Au même moment, dans un geste tout aussi courageux, la direction du Parallèle a ajouté que Claude Chamberlan, son fondateur, n'avait «aucune légitimité, ni autorité, pour parler au nom» du Parallèle. Vous voulez rire? Sans Chamberlan, il n'y aurait pas de Parallèle.
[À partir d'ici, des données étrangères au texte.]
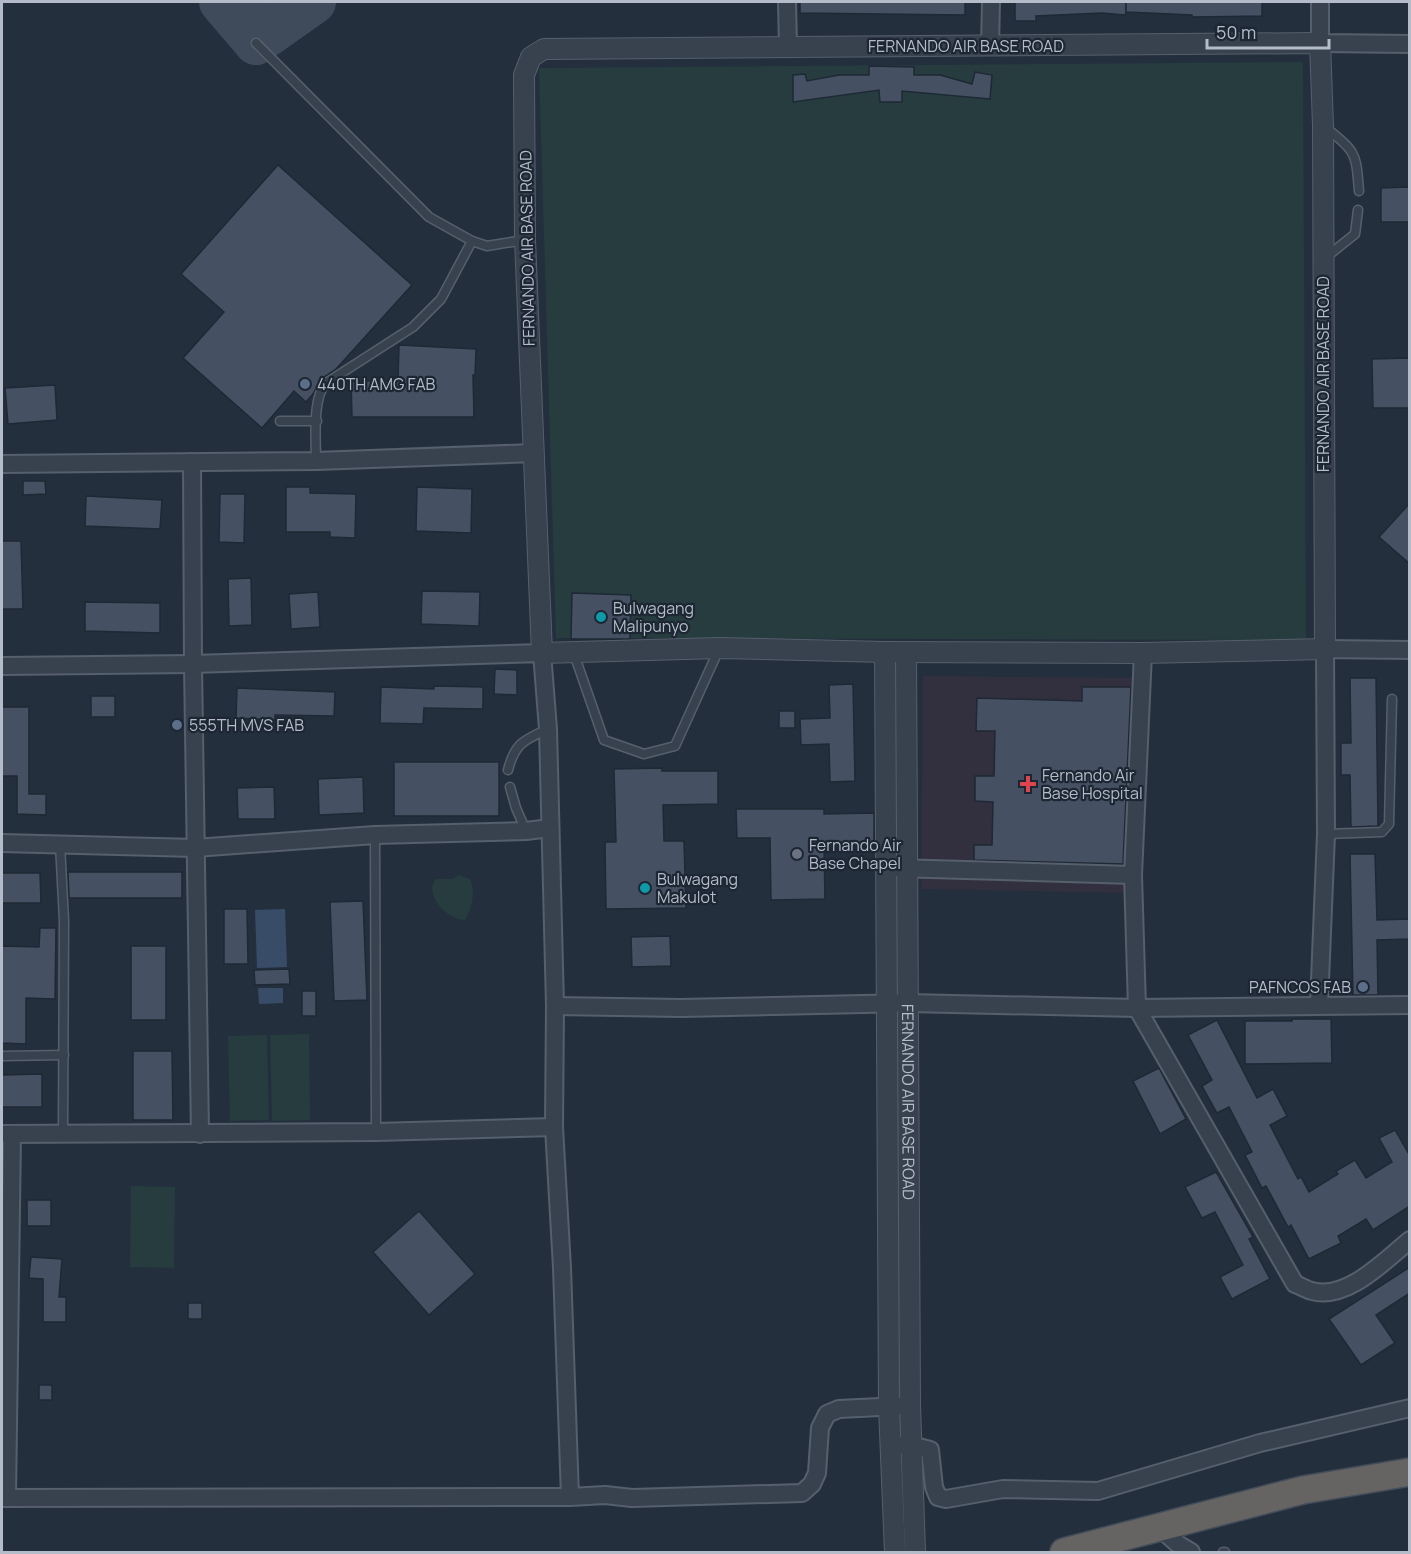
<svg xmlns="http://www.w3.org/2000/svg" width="1411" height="1554" font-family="Manrope,sans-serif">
<rect width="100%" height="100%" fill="#242f3e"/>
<path fill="#32303f" d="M 923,676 L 1135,678 L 1132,893 L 921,889 Z"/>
<g fill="#263c3f">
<path d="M 1303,62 L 1306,640 L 556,638 L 539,68 Z"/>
<path d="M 459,875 L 470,879 C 476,890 472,910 465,920 C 446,920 423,893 436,879 L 452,879 Z"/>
<path d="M 309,1034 L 310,1120 L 272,1121 L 270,1035 Z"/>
<path d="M 267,1035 L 269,1120 L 230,1121 L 228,1036 Z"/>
<path d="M 131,1186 L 175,1187 L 174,1268 L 130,1267 Z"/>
</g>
<g fill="#394c67">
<path d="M 285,909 L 287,967 L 257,968 L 255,910 Z"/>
<path d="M 258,988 L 283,988 L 283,1003 L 259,1004 Z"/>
</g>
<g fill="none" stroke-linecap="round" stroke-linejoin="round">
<g stroke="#3f4a5a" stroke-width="44">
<path d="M 221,2 L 256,43 L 272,2"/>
<path d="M 256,43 L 314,2"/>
</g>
</g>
<g fill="#455162" stroke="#1f2835" stroke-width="1.5">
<path d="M 800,2 L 965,2 L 965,15 L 800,13 Z"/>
<path d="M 1015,2 L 1126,2 L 1126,13 L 1125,15 L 1102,13 L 1036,16 L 1036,21 L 1015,21 Z"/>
<path d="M 1126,2 L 1262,2 L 1262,16 L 1192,17 L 1192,15 L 1126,12 Z"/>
<path d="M 869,66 L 914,67 L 914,75 L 940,75 L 972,84 L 975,72 L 992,75 L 990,99 L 902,91 L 902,102 L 880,102 L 879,90 L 793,102 L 793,75 L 805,74 L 807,81 L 839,75 L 869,75 Z"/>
<path d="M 278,165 L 412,285 L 336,369 L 321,379 L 313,394 L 306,402 L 294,391 L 262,428 L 183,358 L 224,312 L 181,274 Z"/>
<path d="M 1409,187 L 1410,222 L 1381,222 L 1381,188 Z"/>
<path d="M 399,345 L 476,349 L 475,375 L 473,375 L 474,417 L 352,417 L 351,381 L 398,381 Z"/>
<path d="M 1410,358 L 1410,408 L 1373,408 L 1372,359 Z"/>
<path d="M 55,385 L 57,420 L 8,424 L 5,388 Z"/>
<path d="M 23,481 L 45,481 L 46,494 L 23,495 Z"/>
<path d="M 286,487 L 310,487 L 310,493 L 356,494 L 355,538 L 330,537 L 330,532 L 286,532 Z"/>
<path d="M 417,487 L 472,489 L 471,533 L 416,531 Z"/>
<path d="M 220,494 L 245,494 L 244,543 L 219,542 Z"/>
<path d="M 86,496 L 162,500 L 160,529 L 85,526 Z"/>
<path d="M 1410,503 L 1410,564 L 1379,537 Z"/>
<path d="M 2,541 L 21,541 L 23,609 L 2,609 Z"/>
<path d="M 251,578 L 252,625 L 229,626 L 228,579 Z"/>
<path d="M 422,591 L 480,592 L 479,626 L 421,624 Z"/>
<path d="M 318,592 L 320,627 L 291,629 L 289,594 Z"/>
<path d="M 572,593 L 631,595 L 630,639 L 571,639 Z"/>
<path d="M 85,602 L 160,603 L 160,633 L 85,631 Z"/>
<path d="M 495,669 L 517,670 L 517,695 L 494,694 Z"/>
<path d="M 1350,678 L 1376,678 L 1378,826 L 1351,827 L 1350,775 L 1341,775 L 1341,743 L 1351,743 Z"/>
<path d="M 853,684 L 855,781 L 830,782 L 829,744 L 801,745 L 800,719 L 830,718 L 829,685 Z"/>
<path d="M 434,686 L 483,687 L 483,709 L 424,708 L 423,724 L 380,723 L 381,687 L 434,689 Z"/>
<path d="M 1082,687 L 1131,687 L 1123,864 L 974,860 L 974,845 L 992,845 L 993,802 L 975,801 L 975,776 L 994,776 L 995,731 L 976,731 L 977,698 L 1082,701 Z"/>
<path d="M 237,688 L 335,692 L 334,716 L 275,715 L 275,720 L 236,718 Z"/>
<rect x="91" y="696" width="24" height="21"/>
<path d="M 2,707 L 29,707 L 29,794 L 46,794 L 46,815 L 17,814 L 17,776 L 2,776 Z"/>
<rect x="779" y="711" width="16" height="17"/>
<rect x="394" y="762" width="105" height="54"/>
<path d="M 662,768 L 662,771 L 718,771 L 718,804 L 663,805 L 664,841 L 684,841 L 686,908 L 606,909 L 605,842 L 616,842 L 614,769 Z"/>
<path d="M 363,777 L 364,813 L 319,815 L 318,779 Z"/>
<path d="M 274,787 L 275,819 L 238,819 L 237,788 Z"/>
<path d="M 736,809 L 824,809 L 824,814 L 874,813 L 874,846 L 824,848 L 825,899 L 771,900 L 770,838 L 737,838 Z"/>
<path d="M 1350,854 L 1375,854 L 1377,920 L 1410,919 L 1410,939 L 1377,940 L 1378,995 L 1353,995 Z"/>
<path d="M 68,872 L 182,872 L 182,898 L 69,898 Z"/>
<path d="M 2,873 L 40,873 L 41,903 L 2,903 Z"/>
<path d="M 363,901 L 367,1000 L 334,1001 L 330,902 Z"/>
<path d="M 224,909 L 247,909 L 248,964 L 224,964 Z"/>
<path d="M 40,928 L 56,928 L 55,999 L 26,998 L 26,1044 L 2,1043 L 2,946 L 39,947 Z"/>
<path d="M 670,936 L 671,966 L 632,967 L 631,937 Z"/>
<rect x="131" y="946" width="35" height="74"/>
<path d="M 289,969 L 290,984 L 255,985 L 254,970 Z"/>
<rect x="302" y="991" width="14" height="25"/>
<path d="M 1292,1019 L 1331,1019 L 1332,1063 L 1245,1064 L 1245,1021 L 1292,1021 Z"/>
<path d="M 1217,1020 L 1257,1098 L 1273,1089 L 1287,1116 L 1270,1125 L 1298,1179 L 1301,1177 L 1309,1192 L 1338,1174 L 1336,1171 L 1355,1160 L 1366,1178 L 1392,1162 L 1379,1138 L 1395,1130 L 1410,1156 L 1410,1206 L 1373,1230 L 1366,1219 L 1338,1236 L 1341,1243 L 1309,1259 L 1291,1225 L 1288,1227 L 1266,1186 L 1262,1188 L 1245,1155 L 1252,1152 L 1229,1107 L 1217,1113 L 1202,1086 L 1212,1080 L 1188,1035 Z"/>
<path d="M 133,1051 L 172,1051 L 173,1120 L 133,1120 Z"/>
<path d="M 1159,1068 L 1186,1119 L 1160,1134 L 1133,1081 Z"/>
<path d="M 42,1074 L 42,1107 L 2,1107 L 2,1075 Z"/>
<path d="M 1216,1172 L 1253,1237 L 1249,1239 L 1270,1279 L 1232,1299 L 1220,1277 L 1243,1265 L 1215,1212 L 1202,1218 L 1185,1187 Z"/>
<rect x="27" y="1200" width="24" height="26"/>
<path d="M 419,1211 L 475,1274 L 429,1315 L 373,1252 Z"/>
<path d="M 31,1257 L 62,1259 L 59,1297 L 66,1297 L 66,1322 L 43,1322 L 43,1279 L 29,1278 Z"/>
<path d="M 1410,1267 L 1410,1293 L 1376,1315 L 1395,1343 L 1361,1365 L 1329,1319 Z"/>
<rect x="188" y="1303" width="14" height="16"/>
<rect x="39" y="1385" width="13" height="15"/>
</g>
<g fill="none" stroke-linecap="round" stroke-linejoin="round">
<g stroke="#565f6c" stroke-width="11">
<g id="service">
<path d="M 256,43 L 429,217 L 472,241 L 487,246 L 524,240"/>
<path d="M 1325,127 C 1356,152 1356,152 1359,191"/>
<path d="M 1325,258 L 1355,234 L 1358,210"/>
<path d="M 280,421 L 317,421"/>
<path d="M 316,461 C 316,440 312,398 326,383 L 413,327 L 441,299 L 472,241"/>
<path d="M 574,654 L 604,740 L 644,754 L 675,746 L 719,649"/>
<path d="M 508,770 C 515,743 524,740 548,729"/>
<path d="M 510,787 L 516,808 L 526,831"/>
<path d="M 1326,834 L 1382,832 L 1389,824 L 1392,699"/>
<path d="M 375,835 L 376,1132"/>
<path d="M 60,844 L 64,921 L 63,1133"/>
<path d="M 2,1056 L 64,1055"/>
<path d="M 1223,1552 L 1225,1552"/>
</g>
</g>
<g stroke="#565f6c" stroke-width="20">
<g id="minor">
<path d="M 787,2 L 788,47"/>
<path d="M 1320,2 L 1320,43 L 1410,44"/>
<path d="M 990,46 L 991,2"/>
<path d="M 192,462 L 193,664 L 200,1134"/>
<path d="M 2,464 L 316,461 L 534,453"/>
<path d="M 1143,653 L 1133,875 L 1137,1008 L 1295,1284 C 1301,1286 1307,1290 1312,1291 C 1347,1301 1385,1260 1410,1240"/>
<path d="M 2,666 L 193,664 L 542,653 L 548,729 L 555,1006 L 554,1127 L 562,1268 L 570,1497"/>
<path d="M 2,843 L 195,848 L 375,835 L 526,831 L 550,828"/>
<path d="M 895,868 L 1133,875"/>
<path d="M 1319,1005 L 1326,834 L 1325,649 L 1410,650"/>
<path d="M 555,1006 L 681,1008 L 908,1003 L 1137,1008 L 1410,1005"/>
<path d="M 2,1134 L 376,1132 L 554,1127"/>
<path d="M 891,1445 L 911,1445 L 930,1450 L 934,1487 L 938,1497 L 946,1499 L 1003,1489 L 1098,1491 L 1260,1443 L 1410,1408"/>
<path d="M 7,1497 L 12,1134"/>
<path d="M 2,1498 L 570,1497 L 605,1495 L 632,1498 L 802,1493 L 812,1484 L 817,1473 L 820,1428 L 827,1414 L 839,1409 L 900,1406"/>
<path d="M 1160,1528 L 1179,1545 L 1191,1552"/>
</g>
</g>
<g stroke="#565f6c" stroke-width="22">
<g id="tertiary">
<path d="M 1320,43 L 1323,125 L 1325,649 L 1143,653 L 885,652 L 720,648 L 542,653 L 525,240 L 524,75 L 531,57 L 544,49 Z"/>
<path d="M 885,652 L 889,1408 L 895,1552"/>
<path id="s1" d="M 906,652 L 910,1405 L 915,1552"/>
</g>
</g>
<g stroke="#434c59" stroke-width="30">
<path id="trunk" d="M 1064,1552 L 1303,1490 L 1410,1472"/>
</g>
<use href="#service" stroke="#38414e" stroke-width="8"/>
<use href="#minor" stroke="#38414e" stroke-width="16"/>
<use href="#tertiary" stroke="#38414e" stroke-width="20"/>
<use href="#trunk" stroke="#656462" stroke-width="27"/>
</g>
<g fill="#5c6f8a" stroke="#1d2633" stroke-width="2">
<circle cx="305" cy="384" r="6"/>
<circle cx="177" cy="725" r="6"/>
<circle cx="1363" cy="987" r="6"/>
</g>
<g fill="#0f9aa8" stroke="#1d2633" stroke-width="2">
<circle cx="601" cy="617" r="6"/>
<circle cx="645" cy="888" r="6"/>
</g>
<path fill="#e0444e" stroke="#1d2633" stroke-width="2" d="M1025 775h6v6h6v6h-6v6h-6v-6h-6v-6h6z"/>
<circle fill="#6b7280" stroke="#1d2633" stroke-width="2" cx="797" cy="854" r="6"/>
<g text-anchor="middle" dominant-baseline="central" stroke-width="4.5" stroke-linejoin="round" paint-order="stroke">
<g font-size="16" fill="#b4bcc9" stroke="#1d2633">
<text x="966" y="46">FERNANDO AIR BASE ROAD</text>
<text transform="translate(527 248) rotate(-91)">FERNANDO AIR BASE ROAD</text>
<text transform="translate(1323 374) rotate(-90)">FERNANDO AIR BASE ROAD</text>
<text stroke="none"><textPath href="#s1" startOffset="450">FERNANDO AIR BASE ROAD</textPath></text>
</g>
<g font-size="16" fill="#b4bcc9" stroke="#1d2633" text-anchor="start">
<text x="317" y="384">440TH AMG FAB</text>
<text x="613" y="608">Bulwagang<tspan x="613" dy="18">Malipunyo</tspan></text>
<text x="189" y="725">555TH MVS FAB</text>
<text x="1042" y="775">Fernando Air<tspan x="1042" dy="18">Base Hospital</tspan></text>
<text x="809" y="845">Fernando Air<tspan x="809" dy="18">Base Chapel</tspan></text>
<text x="657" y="879">Bulwagang<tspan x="657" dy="18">Makulot</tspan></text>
<text x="1351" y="987" text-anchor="end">PAFNCOS FAB</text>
</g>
</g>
<rect width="1411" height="1554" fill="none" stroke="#b4bcc9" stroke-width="6"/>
<path d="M1207 39v9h122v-9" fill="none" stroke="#b4bcc9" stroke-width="3"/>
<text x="1216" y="39" font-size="18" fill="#b4bcc9" stroke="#1d2633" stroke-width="4.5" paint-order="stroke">50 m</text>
</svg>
Pourquoi, vous demandez-vous, un petit cinéma qui n'a plus de salle et un festival menacé de ne plus en avoir, désavouent-ils aussi lâchement celui qui les a mis au monde? Peut-on renier son âme? Il semble que oui, en sacrifiant le fou pour calmer la colère du prince mécène. Même la dignité se monnaie.

Les conséquences de l'indiscrétion de Claude Chamberlan à propos de ce projet de salles de cinéma seront peut-être graves. Peut-être que le FNC ne sera plus le bienvenu à Ex-Centris. Peut-être que le projet d'un nouveau Parallèle sera compromis. Peut-être que Daniel Langlois, malmené par les médias depuis une semaine, aurait préféré en faire l'annonce lui-même. Je n'en sais rien.

Ce que je sais, c'est que la réaction des gens du Parallèle, du FNC et d'Ex-Centris à cette nouvelle, qui aurait dû en principe les enthousiasmer, est grave. Elle illustre la faiblesse, la fragilité et la petitesse d'une industrie qui n'admet plus qu'un beau fou rêve à voix haute.